[What is being asked]:
Count the lines of the listing that contain the string "Schraubverschluss", treating uppercase and lowercase letters as distinct, and give only the number.

== Segment start ==

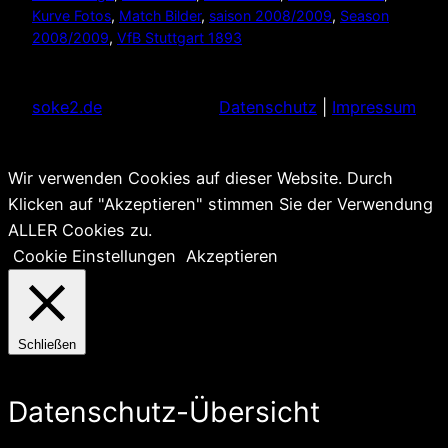
Kurve Fotos
, 
Match Bilder
, 
saison 2008/2009
, 
Season
2008/2009
, 
VfB Stuttgart 1893
soke2.de
Datenschutz
|
Impressum
Wir verwenden Cookies auf dieser Website. Durch
Klicken auf "Akzeptieren" stimmen Sie der Verwendung
ALLER Cookies zu.
Cookie Einstellungen
Akzeptieren
Schließen
Datenschutz-Übersicht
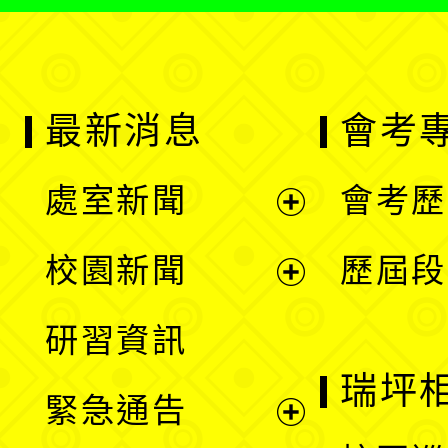
最新消息
會考
處室新聞
會考歷
展
校園新聞
歷屆段
開
展
研習資訊
選
開
瑞坪
緊急通告
單
選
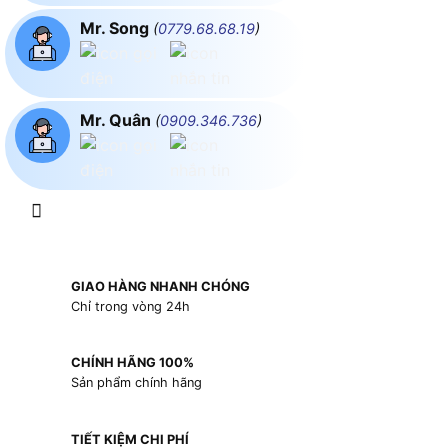
Mr. Song
(
0779.68.68.19
)
Mr. Quân
(
0909.346.736
)
GIAO HÀNG NHANH CHÓNG
Chỉ trong vòng 24h
CHÍNH HÃNG 100%
Sản phẩm chính hãng
TIẾT KIỆM CHI PHÍ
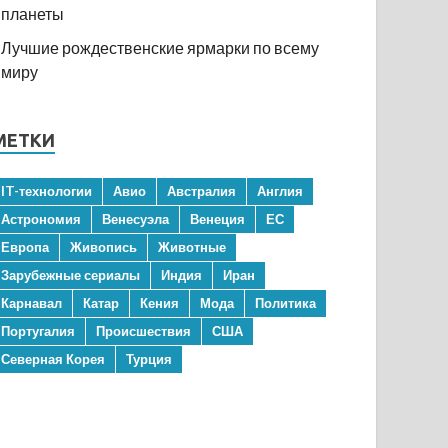
планеты
Лучшие рождественские ярмарки по всему
миру
МЕТКИ
IT-технологии
Авио
Австралия
Англия
Астрономия
Венесуэла
Венеция
ЕС
Европа
Живопись
Животные
Зарубежные сериалы
Индия
Иран
Карнавал
Катар
Кения
Мода
Политика
Португалия
Происшествия
США
Северная Корея
Турция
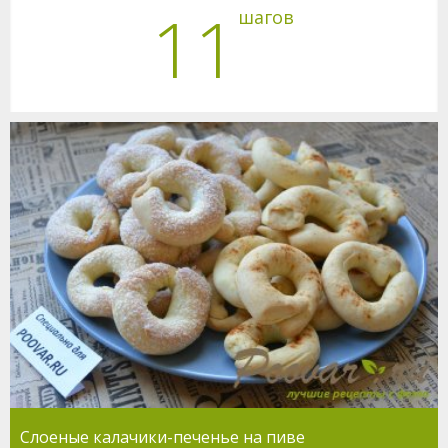
11
шагов
Слоеные калачики-печенье на пиве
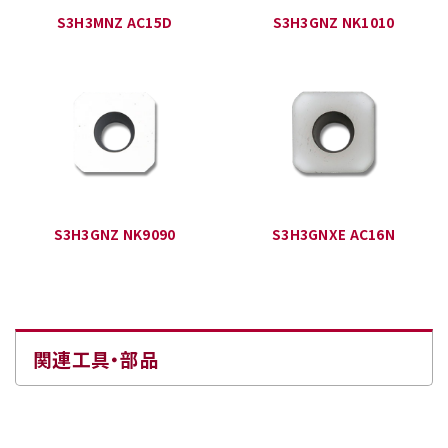
S3H3MNZ AC15D
S3H3GNZ NK1010
S3H3GNZ NK9090
S3H3GNXE AC16N
関連工具・部品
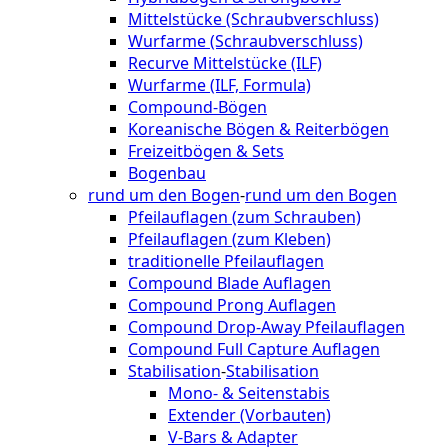
Mittelstücke (Schraubverschluss)
Wurfarme (Schraubverschluss)
Recurve Mittelstücke (ILF)
Wurfarme (ILF, Formula)
Compound-Bögen
Koreanische Bögen & Reiterbögen
Freizeitbögen & Sets
Bogenbau
rund um den Bogen
-
rund um den Bogen
Pfeilauflagen (zum Schrauben)
Pfeilauflagen (zum Kleben)
traditionelle Pfeilauflagen
Compound Blade Auflagen
Compound Prong Auflagen
Compound Drop-Away Pfeilauflagen
Compound Full Capture Auflagen
Stabilisation
-
Stabilisation
Mono- & Seitenstabis
Extender (Vorbauten)
V-Bars & Adapter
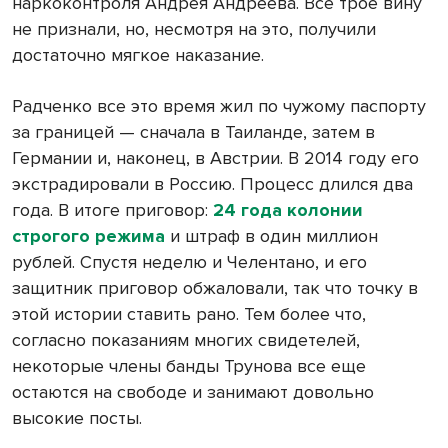
наркоконтроля Андрея Андреева. Все трое вину
не признали, но, несмотря на это, получили
достаточно мягкое наказание.
Радченко все это время жил по чужому паспорту
за границей — сначала в Таиланде, затем в
Германии и, наконец, в Австрии. В 2014 году его
экстрадировали в Россию. Процесс длился два
года. В итоге приговор:
24 года колонии
строгого режима
и штраф в один миллион
рублей. Спустя неделю и Челентано, и его
защитник приговор обжаловали, так что точку в
этой истории ставить рано. Тем более что,
согласно показаниям многих свидетелей,
некоторые члены банды Трунова все еще
остаются на свободе и занимают довольно
высокие посты.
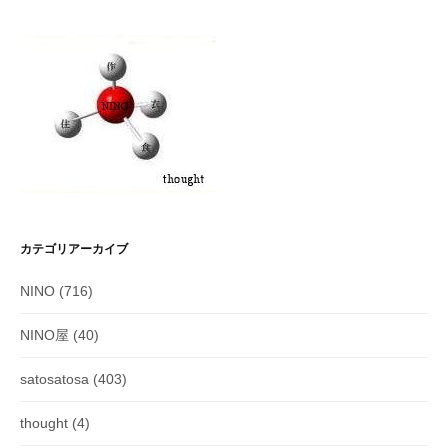
カテゴリアーカイブ
NINO
(716)
NINO屋
(40)
satosatosa
(403)
thought
(4)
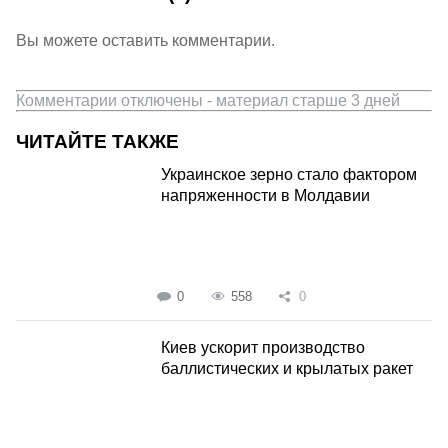
Вы можете оставить комментарии.
Комментарии отключены - материал старше 3 дней
ЧИТАЙТЕ ТАКЖЕ
Украинское зерно стало фактором
напряженности в Молдавии
0
558
0
Киев ускорит производство
баллистических и крылатых ракет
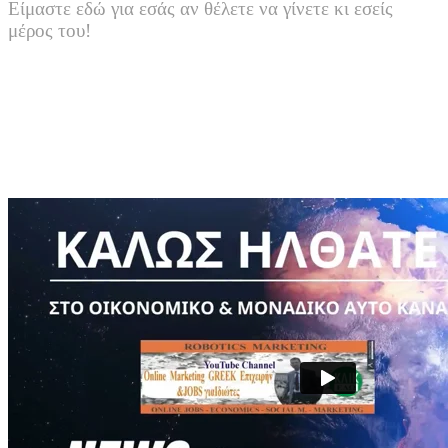
Είμαστε εδώ για εσάς αν θέλετε να γίνετε κι εσείς
μέρος του!
Αβραάμ Σκεντερίδης
Οικονομολόγος – Robotics & Automatic Online Marketer
VIP ONLINE UNIVERSITY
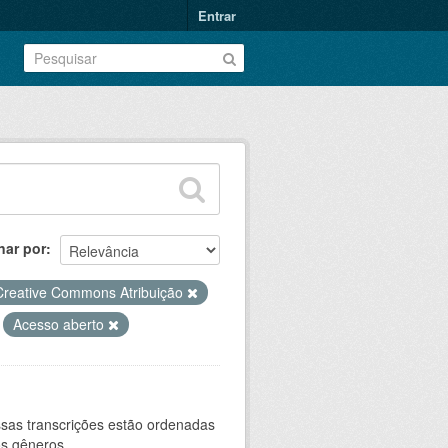
Entrar
nar por
Creative Commons Atribuição
Acesso aberto
sas transcrições estão ordenadas
s gêneros...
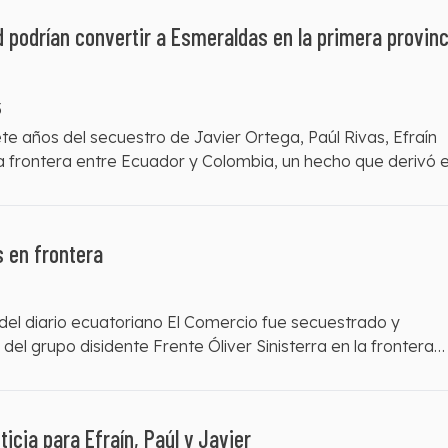
d podrían convertir a Esmeraldas en la primera provinc
5
e años del secuestro de Javier Ortega, Paúl Rivas, Efraín
la frontera entre Ecuador y Colombia, un hecho que derivó 
te por el entonces presidente Lenín Moreno, el 13 de abril
do la única respuesta del Estado al caso Nos Faltan 3, como
ra la prensa ecuatoriana en su historia reciente.
s en frontera
del diario ecuatoriano El Comercio fue secuestrado y
l grupo disidente Frente Óliver Sinisterra en la frontera
icia para Efraín, Paúl y Javier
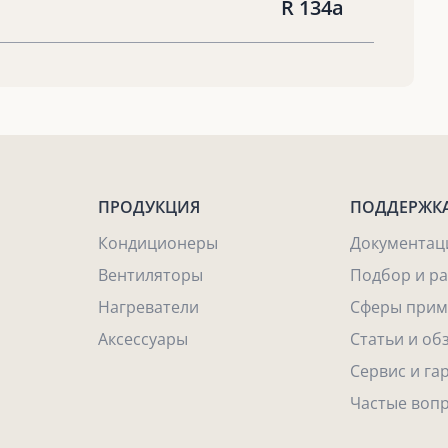
R 134a
ПРОДУКЦИЯ
ПОДДЕРЖК
Кондиционеры
Документац
Вентиляторы
Подбор и р
Нагреватели
Сферы прим
Аксессуары
Статьи и об
Сервис и га
Частые воп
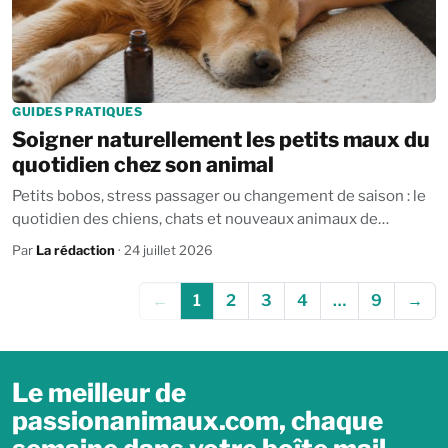
GUIDES PRATIQUES
Soigner naturellement les petits maux du
quotidien chez son animal
Petits bobos, stress passager ou changement de saison : le
quotidien des chiens, chats et nouveaux animaux de
compagnie (NAC) est parfois jalonné...
Par
La rédaction
· 24 juillet 2026
←
1
2
3
4
…
9
→
Le meilleur de
passionanimaux.com, chaque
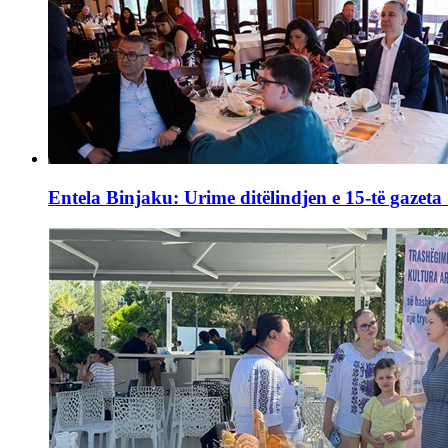
Entela Binjaku: Urime ditëlindjen e 15-të gazeta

== Segment end ==

[Answer below]:
2